=== Extrait présenté ===
------------
Le Salut viendra-t-il de Rome? Rassurez-vous chers lecteurs, je n’ai pas entrepris de quelconque processus de conversion, et je ne nourris aucune estime particulière pour le Pape Benoît XVI. Mais au creux de ces vagues d’actualités grises et pessimistes, je veux juste évoquer un fait d’une extrême importance qui s’est déroulé en Israël il y a une dizaine de jours, dans un quasi-silence médiatique, mais qui m’a sacrément réchauffé le coeur : le Sheikh Abdul Hadi Palazzi, Imam et de la Grande Mosquée de Rome a effectué une visite en Israël.
Ce fait rarissime et insolite aurait normalement dû attirer les meutes de journalistes israéliens toujours prompts à couvrir les faits et événements qui vont dans le sens de la « paix et la réconciliation au Proche-Orient». On les imaginait déjà jouant des coudes pour qui arriverait le premier à placer son micro devant la bouche du dignitaire, et espérer de lui un message qui satisferait leurs attentes et ceux de leurs amis politiques. Mais seulement voilà : Abdul Hadi Palazzi n’est pas un Imam comme les autres. Dire qu’il est « modéré » sur la question israélo-palestinienne serait lui faire injure car cet homme – qui est toujours vivant ô miracle – est un fervent ami d’Israël, et défend des thèses qui feraient rougir de honte nos « likoudnikim » parfois trop timorés !
Voyez plutôt ce que ce responsable religieux dit, écrit et enseigne aux Musulmans dont il a la charge dans la « Ville Eternelle » : « Nous Musulmans, devrions nous réjouir que les Juifs soient retournés en Israël et qu’ils y aient fondé un Etat ». Ou encore : « il est évident que les Juifs retournés en terre d’Israël font reverdir les terres de Palestine, comme si cette terre reconnaissait ceux à qui elle appartient ». Grandiose ! Vous comprendrez donc que nos grands journalistes qui ont juré fidélité au post-sionisme et au palestinisme, ne pouvaient décemment pas mettre en exergue la visite de cet Imam atypique et aux idées gênantes, qui leur ferait en plus la morale sur leur abandon identitaire !
Abdul Hadi Palazzi n’a d’ailleurs pas eu besoin d’eux pour se rendre au Musée du Goush Katif, à Jérusalem, d’où il a « espéré que les gouvernements israéliens cesseraient de céder des territoires aux Palestiniens », puis à Hevron, depuis laquelle il a lancé un appel solennel au peuple juif : « N’abandonnez pas Hevron !»
------------
=== Données brutes ===
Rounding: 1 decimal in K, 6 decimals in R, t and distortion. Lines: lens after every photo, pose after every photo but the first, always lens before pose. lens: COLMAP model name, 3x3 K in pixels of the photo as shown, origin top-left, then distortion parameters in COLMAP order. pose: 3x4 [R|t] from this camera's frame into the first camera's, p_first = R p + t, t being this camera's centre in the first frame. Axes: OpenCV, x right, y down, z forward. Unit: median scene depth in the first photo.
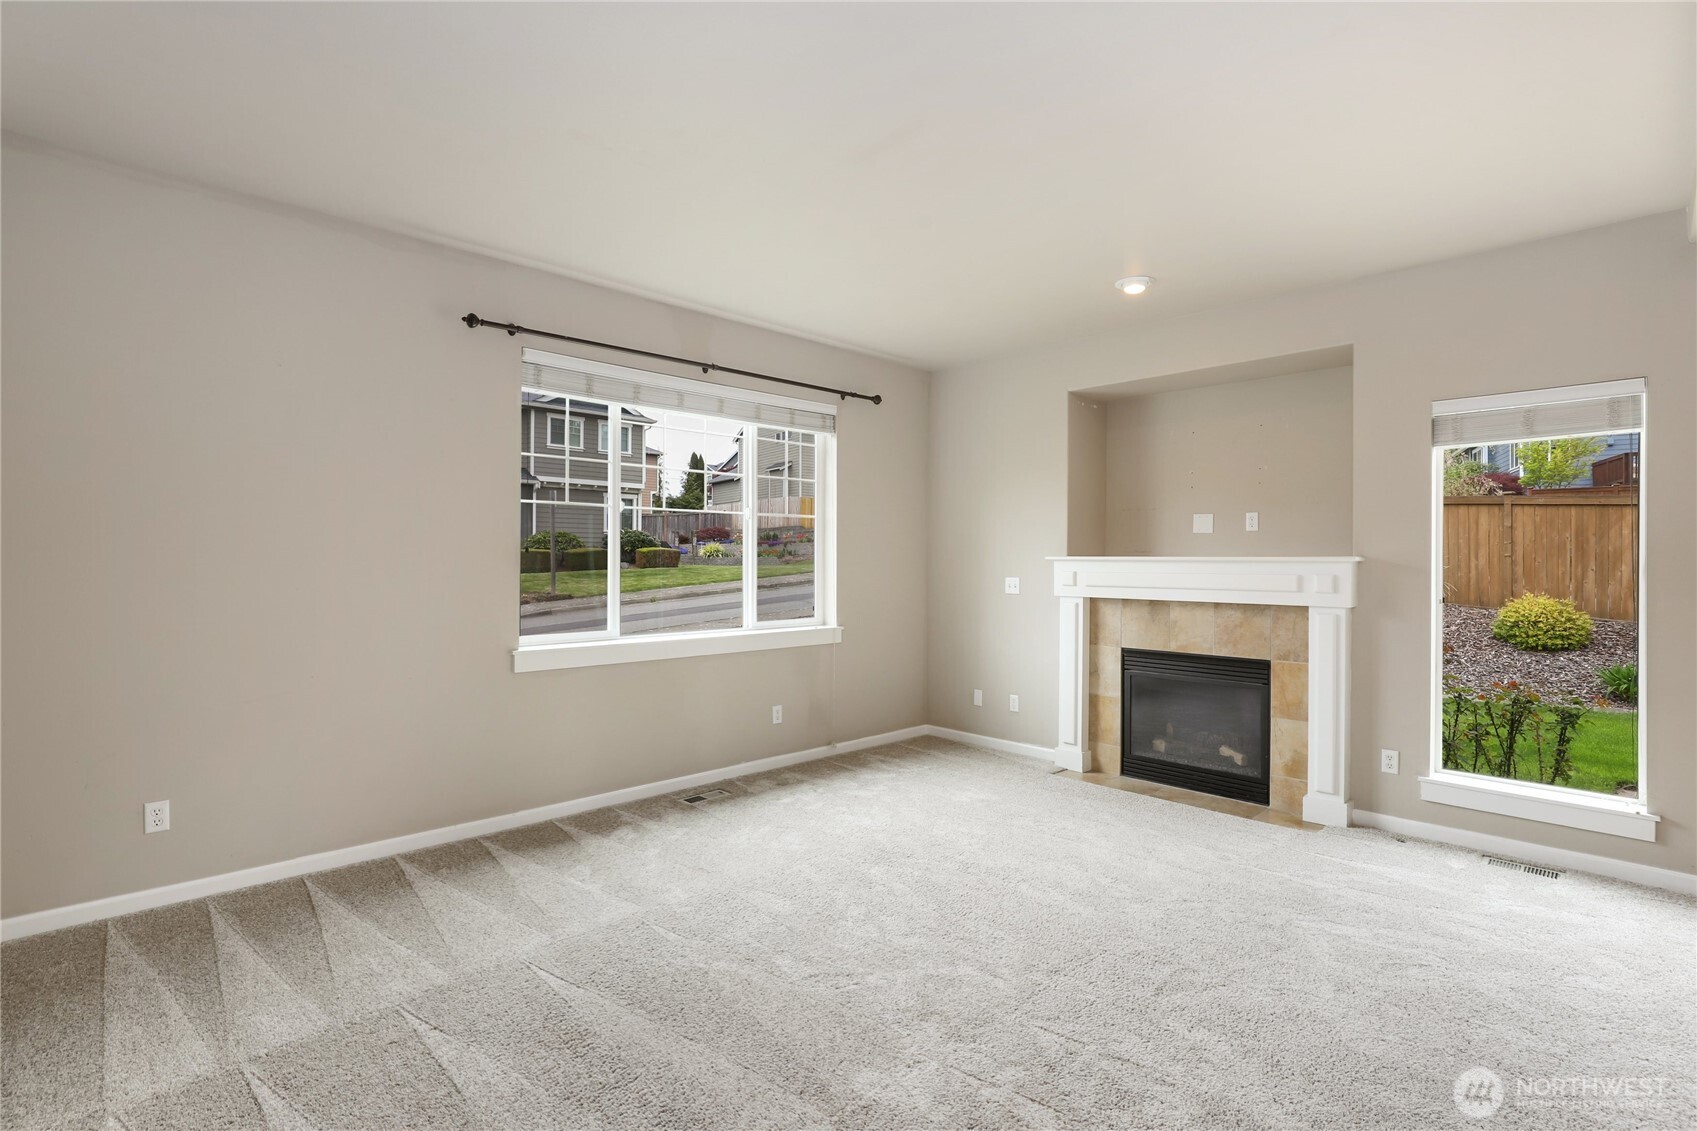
lens RADIAL K [[781.7, 0, 858.3], [0, 781.7, 560.2], [0, 0, 1]] dist [0.001274, 0.002893]
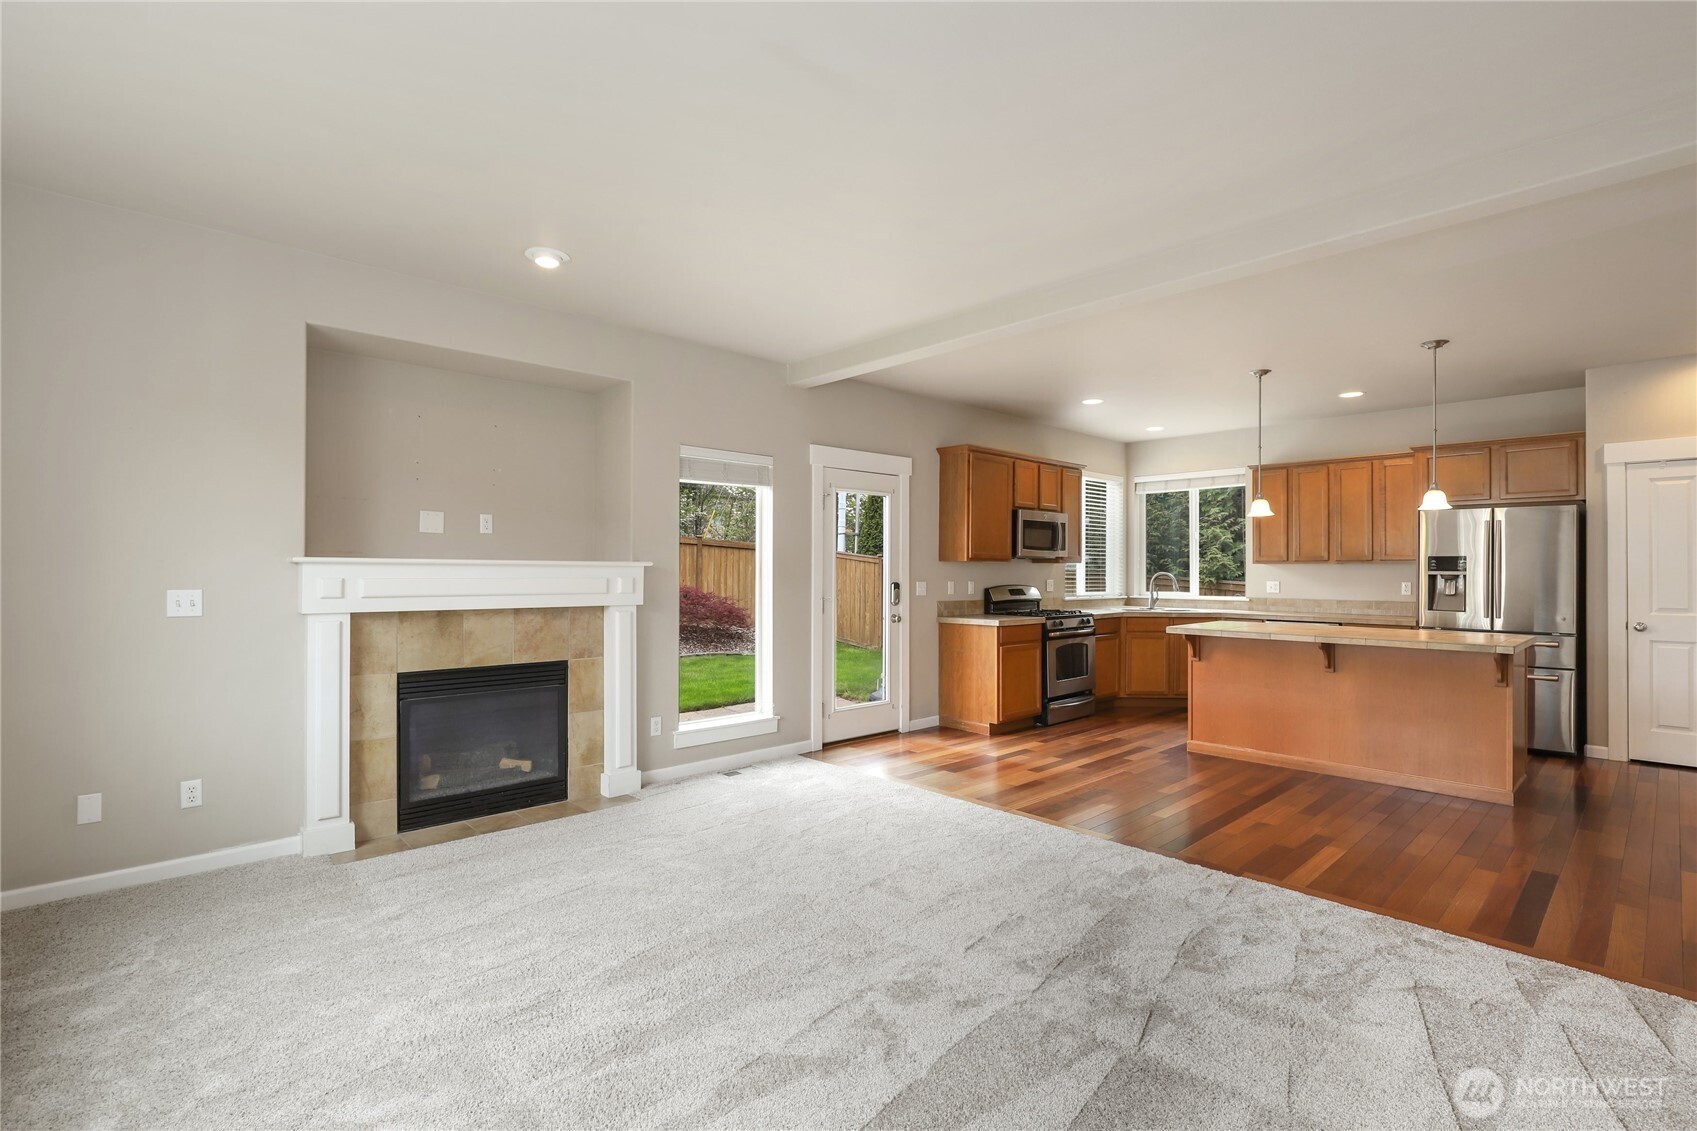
lens RADIAL K [[781.7, 0, 851.1], [0, 781.7, 571.7], [0, 0, 1]] dist [0.001274, 0.002893]
pose [[0.041669, -0.005791, 0.999115, -0.474143], [-0.007071, 0.999956, 0.006090, 0.000687], [-0.999106, -0.007318, 0.041626, 0.547849]]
------------
=== Consigne ===
Rédigez la suite de l'article consacré à la visite en Israël de l'imam Abdul Hadi Palazzi, en reprenant après sa dernière phrase. Il n'est pas nécessaire de consulter la liste.

=== Réponse attendue ===
Et alors que le mot « sionisme » est devenu une grossièreté dans le monde entier, et que ceux qui s’en réclament (encore) sont assimilés à des monstres, l’Imam de Rome déclare fièrement « Je suis sioniste » et ne se gêne pas pour dire « qu’il se sent proche des idées défendues par des formations de la droite religieuse telles que le Ihoud Leoumi ».
La 1ere chaîne de télévision israélienne a été la seule à proposer une interview à Abdul Hadi Palazzi. Répondant à Yaakov Ahimeïr sur la question kitch des « deux Etats pour deux peuples » (à l’ouest du Jourdain), il a été sans ambiguïté : « Israël ne doit pas permettre la création d’un Etat palestinien supplémentaire ! Le Jourdain est une frontière naturelle qui coupe la Palestine historique (la vraie) : à l’Ouest l’Etat juif, et à l’Est, un Etat palestinien puisque la Jordanie est majoritairement peuplée d’Arabes palestiniens ». Ce n’est ni du Eldad, ni du Landau ni même du Marzel, c’est du Abdul Hadi Palazzi !
Et à propos de la question centrale, celle de Jérusalem, Palazzi a adopte une position unique parmi les dignitaires musulmans, comme ceux de la Chrétienté d’ailleurs : « La seule manière de préserver les libertés religieuses des trois principales religions, est qu’Israël soit seul à avoir la souveraineté sur la Vieille Ville ».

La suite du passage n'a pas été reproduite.